Le rocher de Joseph et le cercle de l’oubli
Une nouvelle inspirée de la jeunesse et des croquis oubliés de Joseph Pagnon
I. Le rocher
Il n’y avait pas encore de château.
Juste un mont sauvage, piqué de ronces, de pierres grises et des pans de murs en ruine,
que Joseph Pagnon appelait « mon rocher ».
Chaque fois qu’il revenait à Saint-Uze, le jeune homme s’y rendait avec son carnet de
croquis. Là-haut, le vent soufflait parfois comme un vieux prêtre, et les ruines d’un
ancien couvent du fief de Vals — tout juste des pierres effondrées — partageaient la
colline avec les vestiges circulaires d’une ancienne tour. Ce sont ces pierres-là qui
accueilleront, bien plus tard, le château actuel.
Mais Joseph, lui, les voyait vivantes.
Il disait parfois à sa mère :
« Le rocher me parle. Pas avec des mots, mais avec des formes. Il me montre ce que
les gens ont oublié. »
II. Les pierres et le sang
Un jour, en fouillant entre deux dalles fendues, il découvrit un morceau d’étoffe noué
autour d’un petit cylindre d’étain.
À l’intérieur : un parchemin à demi effacé, et une phrase encore lisible en latin :
« Valis custodit quod rex perdidit. »
(Vals garde ce que le roi a perdu.)
Il en fit un dessin dans son carnet. Un moine penché sous une arche. Un objet enterré.
Une tour écroulée.
Le soir même, il fit un rêve étrange.
Un moine en bure blanche — les yeux bandés, les bras tendus — errait entre les ruines
en murmurant des prières oubliées. Dans sa main, il tenait une pierre plate gravée
d’un cercle et d’un nom effacé.
Joseph se réveilla en sueur.
Il alla droit à son carnet et, à la lumière d’une bougie, traça un cercle parfait.

III. Le cercle disparu
Quelques mois plus tard, il tomba malade.
Une fièvre lente, étrange, comme si quelque chose l’appelait ailleurs.

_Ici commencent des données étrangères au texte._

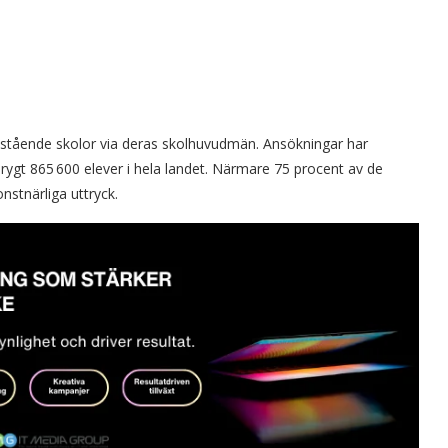
ristående skolor via deras skolhuvudmän. Ansökningar har
rygt 865 600 elever i hela landet. Närmare 75 procent av de
nstnärliga uttryck.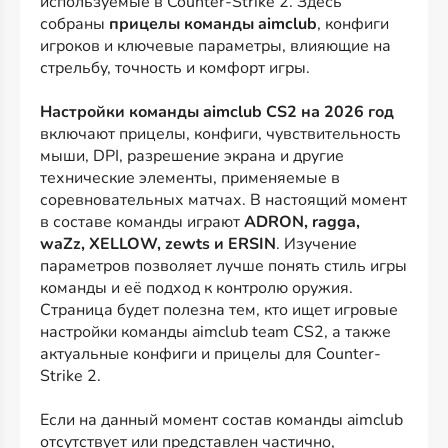
используемые в Counter-Strike 2. Здесь
собраны
прицелы команды aimclub
, конфиги
игроков и ключевые параметры, влияющие на
стрельбу, точность и комфорт игры.
Настройки команды aimclub CS2 на 2026 год
включают прицелы, конфиги, чувствительность
мыши, DPI, разрешение экрана и другие
технические элементы, применяемые в
соревновательных матчах. В настоящий момент
в составе команды играют
ADRON, ragga,
waZz, XELLOW, zewts и ERSIN
. Изучение
параметров позволяет лучше понять стиль игры
команды и её подход к контролю оружия.
Страница будет полезна тем, кто ищет игровые
настройки команды aimclub team CS2, а также
актуальные конфиги и прицелы для Counter-
Strike 2.
Если на данный момент состав команды aimclub
отсутствует или представлен частично,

Il n’eut plus la force de monter au rocher.
Avant de mourir, il demanda que ses carnets soient conservés dans une niche du
domaine. On les oublia.
Le terrain fut vendu. Un château s’éleva sur les fondations de l’ancienne tour et une chapelle sur le mur d’un ancien
couvent.
Le cercle, cette tour oubliée, fut englouti sous de nouvelles pierres .
IV. Un siècle plus tard
En rénovant une dépendance du château, un artisan mit au jour une dalle creuse.
Derrière, un petit cylindre d’étain.
À l’intérieur, un carnet noirci, couvert de croquis et d’étranges symboles
circulaires.
L’un des dessins représentait une scène étrange : un moine, seul, face à une tour
effondrée.
En légende :
« Ce qu’on oublie attend dans le silence. »

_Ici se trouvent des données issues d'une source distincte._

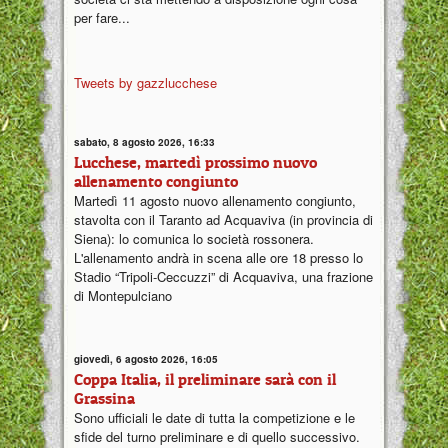
per fare...
Tweets by gazzlucchese
sabato, 8 agosto 2026, 16:33
Lucchese, martedì prossimo nuovo
allenamento congiunto
Martedì 11 agosto nuovo allenamento congiunto,
stavolta con il Taranto ad Acquaviva (in provincia di
Siena): lo comunica lo società rossonera.
L'allenamento andrà in scena alle ore 18 presso lo
Stadio “Tripoli-Ceccuzzi” di Acquaviva, una frazione
di Montepulciano
giovedì, 6 agosto 2026, 16:05
Coppa Italia, il preliminare sarà con il
Grassina
Sono ufficiali le date di tutta la competizione e le
sfide del turno preliminare e di quello successivo.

Ce carnet fut attribué à Joseph Pagnon, mort à 24 ans, inconnu du grand public.
Mais pour ceux qui lisent entre les pierres, c’est encore lui qui veille sur le rocher.
© Dali Berthois, 2025
Le rocher de Joseph et le cercle de l’oubli

Croquis original attribué à Joseph Pagnon
Joseph Pagnon (1824 – 1848) fut un jeune artiste originaire de Saint-Uze, dans la Drôme. Issu de la famille Revol, célèbre pour sa porcelaine, il passa l’essentiel de sa jeunesse à Lyon, où il étudia la peinture auprès des frères Flandrin, élèves d’Ingres et figures majeures du romantisme religieux.

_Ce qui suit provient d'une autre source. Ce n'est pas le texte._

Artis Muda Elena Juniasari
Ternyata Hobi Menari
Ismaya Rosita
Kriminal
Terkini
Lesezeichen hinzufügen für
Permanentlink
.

Lors de ses retours à Saint-Uze, il retrouvait le site « son rocher”, qu’il appelait ainsi avec tendresse. Ce lieu, aujourd’hui occupé par la chapelle Saint-Joseph de Vals et le château de Rochetaillée, n’était alors qu’un terrain sauvage parsemé de ruines : celles d’un ancien couvent et d’une mystérieuse tour circulaire. Il en réalisa plusieurs croquis, sensibles et silencieux, dans ses carnets.
Mort prématurément à l’âge de 24 ans, Joseph Pagnon laisse une œuvre rare, mais chargée d’âme. Son regard continue de traverser les pierres du domaine qu’il n’a jamais vraiment quitté.
Nous adressons nos plus sincères remerciements à Corinne Deygas, présidente de l’association À la rencontre du passé, pour son travail passionné de recherche, de transmission et de mise en valeur du patrimoine local, et notamment pour avoir fait émerger la mémoire de Joseph Pagnon et ses œuvres.
Grâce à elle, un hommage concret lui est désormais rendu au musée des Beaux Arts de Lyon.
Une petite chambre attenante à la suite baroque de Laurent Amodru porte désormais le nom de Joseph Pagnon, au cœur du château de Rochetaillée à Saint-Uze.